§ **Instructions to follow**: What is needed is an exact transcription of every entry below, with the pictures left out.

========

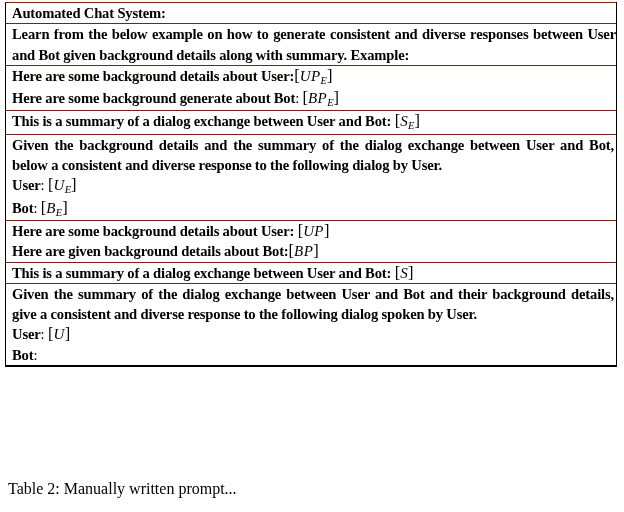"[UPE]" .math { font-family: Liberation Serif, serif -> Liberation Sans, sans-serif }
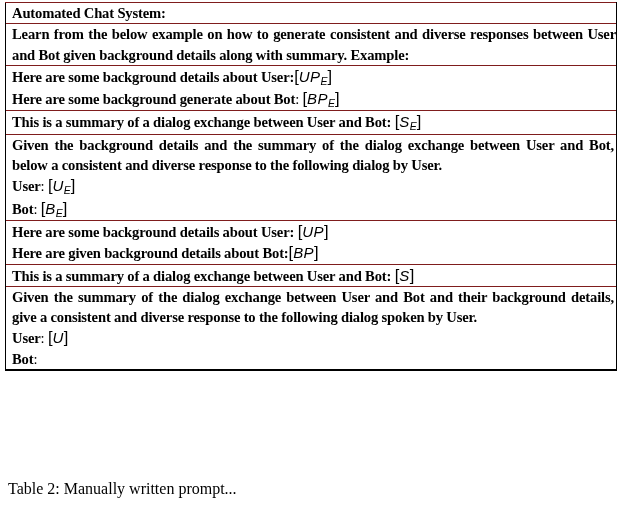"Table 2: Manually written prompt..." .caption { font-weight: none -> bold; top: 479px -> 492px }
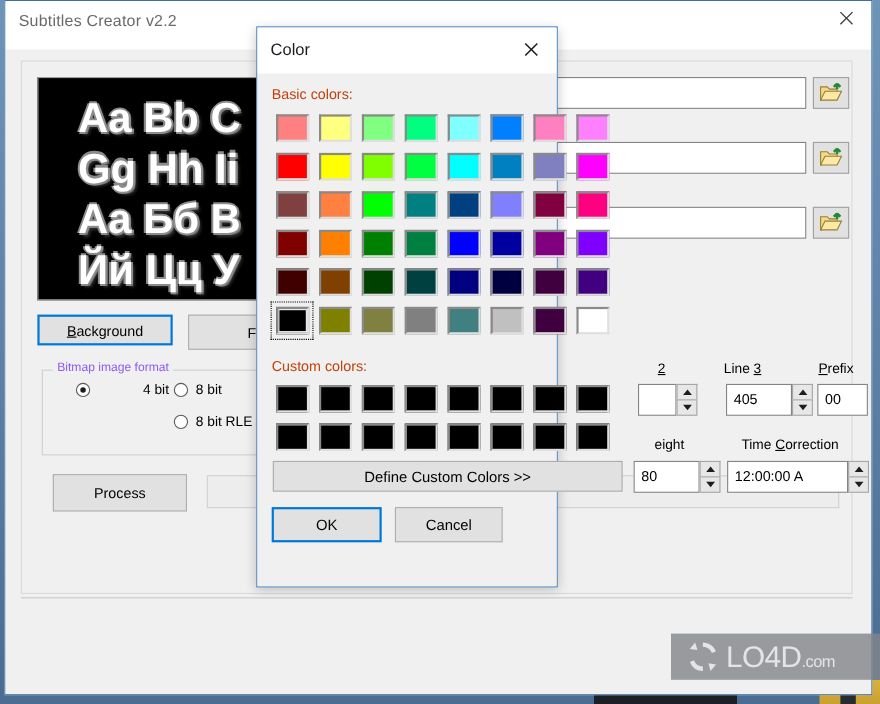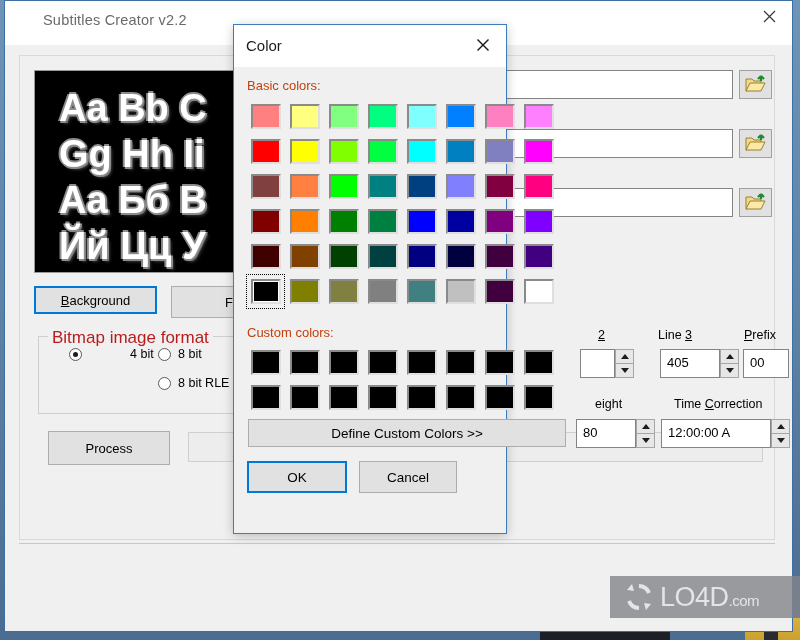"Subtitles Creator v2.2" #app-window { padding-left: 26px -> none }
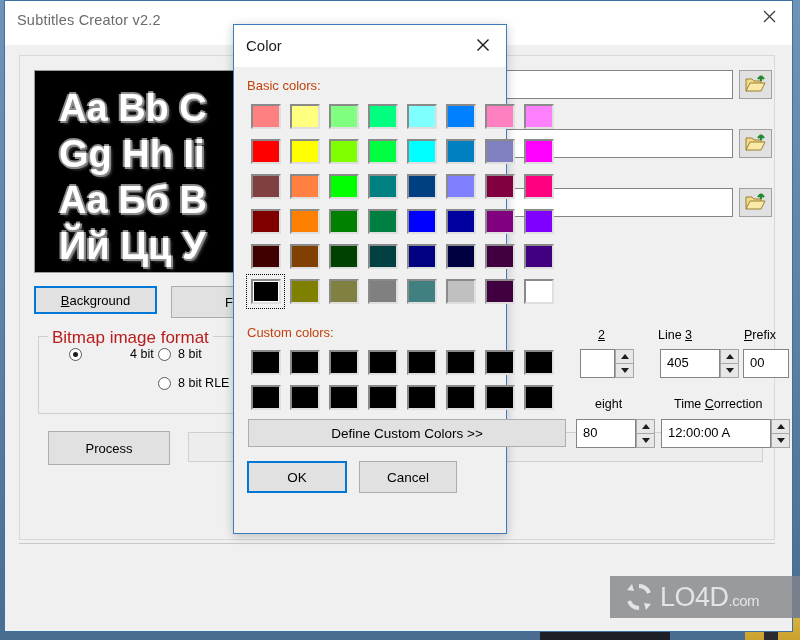"Aa Bb C" #preview .lines { margin-left: none -> 12px }
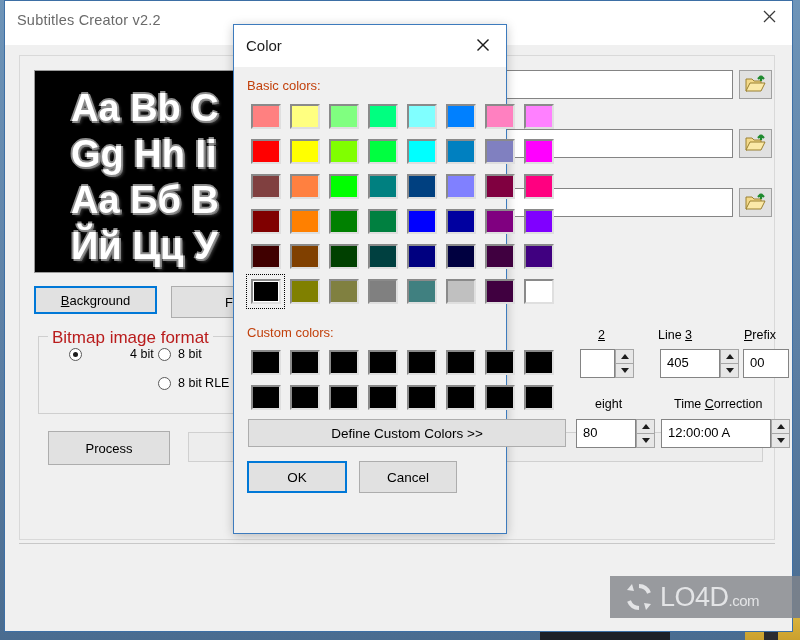"Bitmap image format" #fmt-legend { color: #b91c1c -> #8b5cf6; font-size: 17px -> 11px }
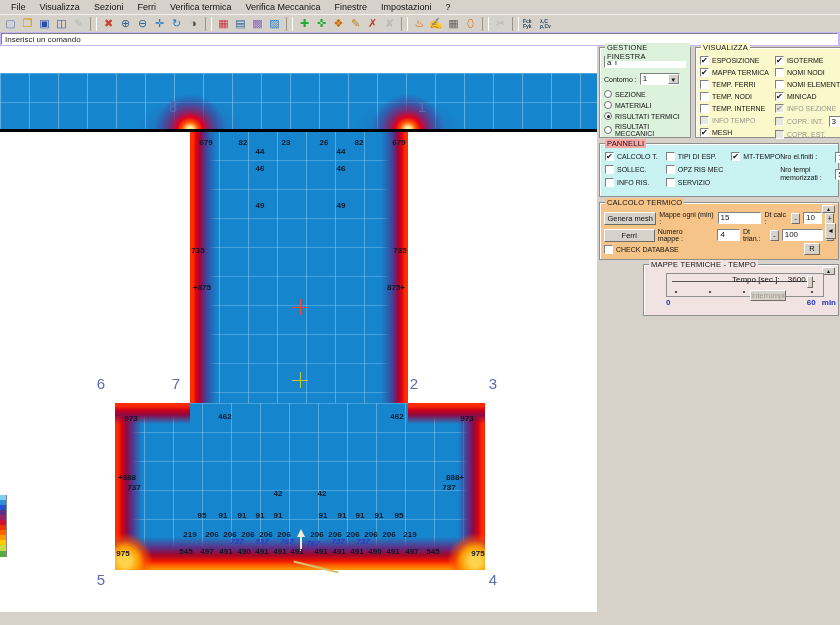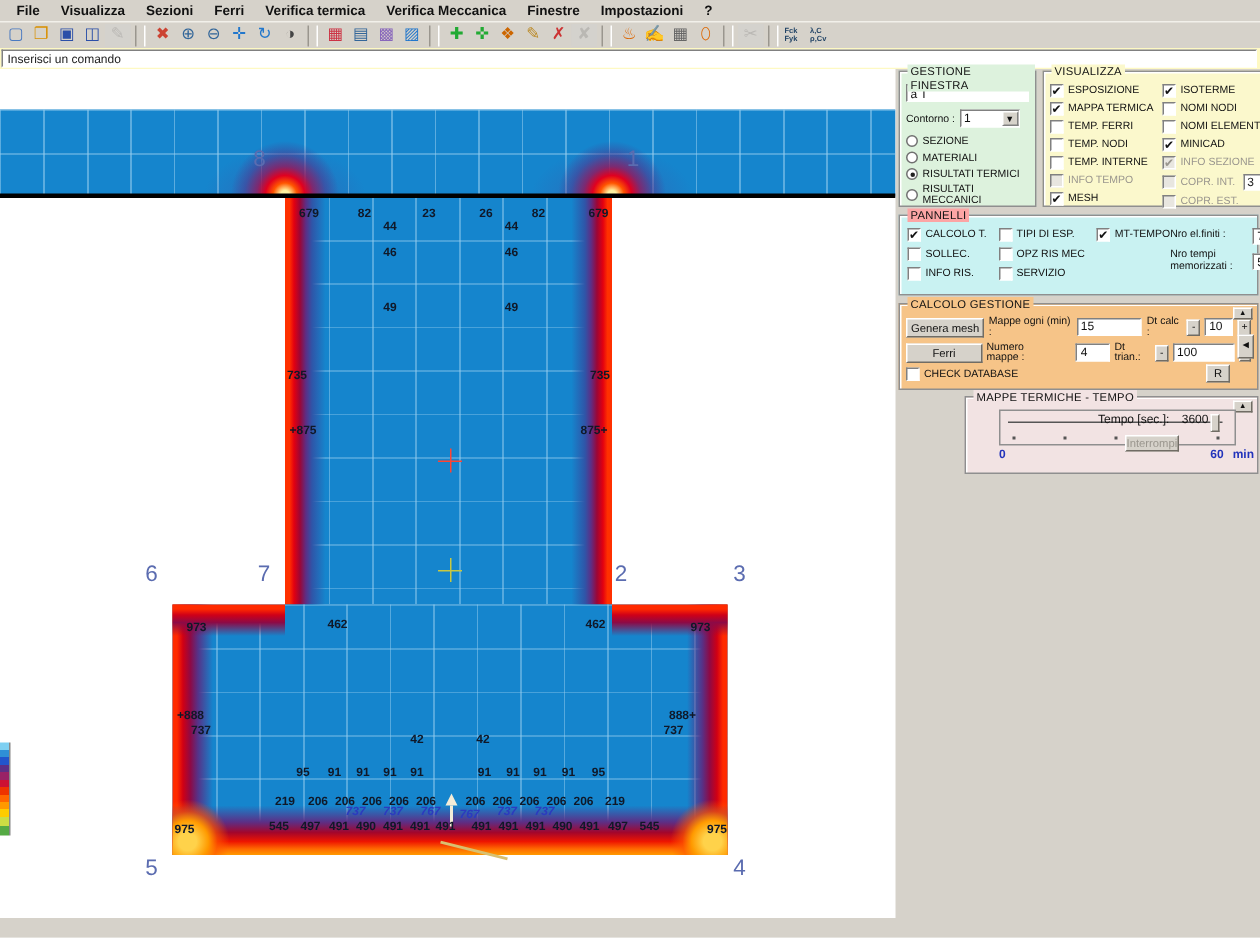"File" .menubar { font-weight: bold -> none }
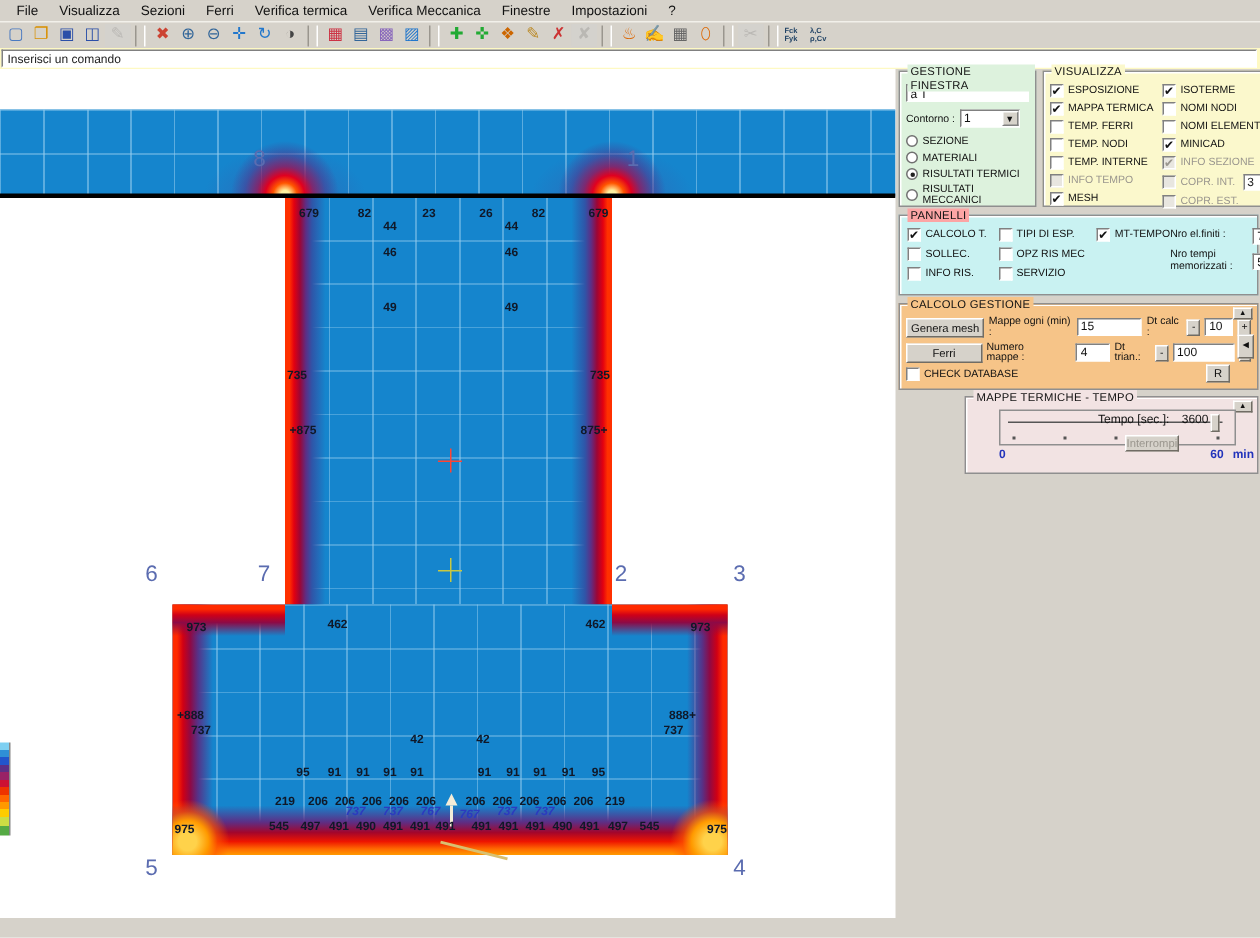"Inserisci un comando" .cmdbar { background: #fef9c3 -> #c4b5fd }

========

§ **Completed exercise**:
"[UPE]" .math { font-family: Liberation Serif, serif -> Liberation Sans, sans-serif }
"Table 2: Manually written prompt..." .caption { font-weight: none -> bold; top: 479px -> 492px }
"Subtitles Creator v2.2" #app-window { padding-left: 26px -> none }
"Aa Bb C" #preview .lines { margin-left: none -> 12px }
"Bitmap image format" #fmt-legend { color: #b91c1c -> #8b5cf6; font-size: 17px -> 11px }
"File" .menubar { font-weight: bold -> none }
"Inserisci un comando" .cmdbar { background: #fef9c3 -> #c4b5fd }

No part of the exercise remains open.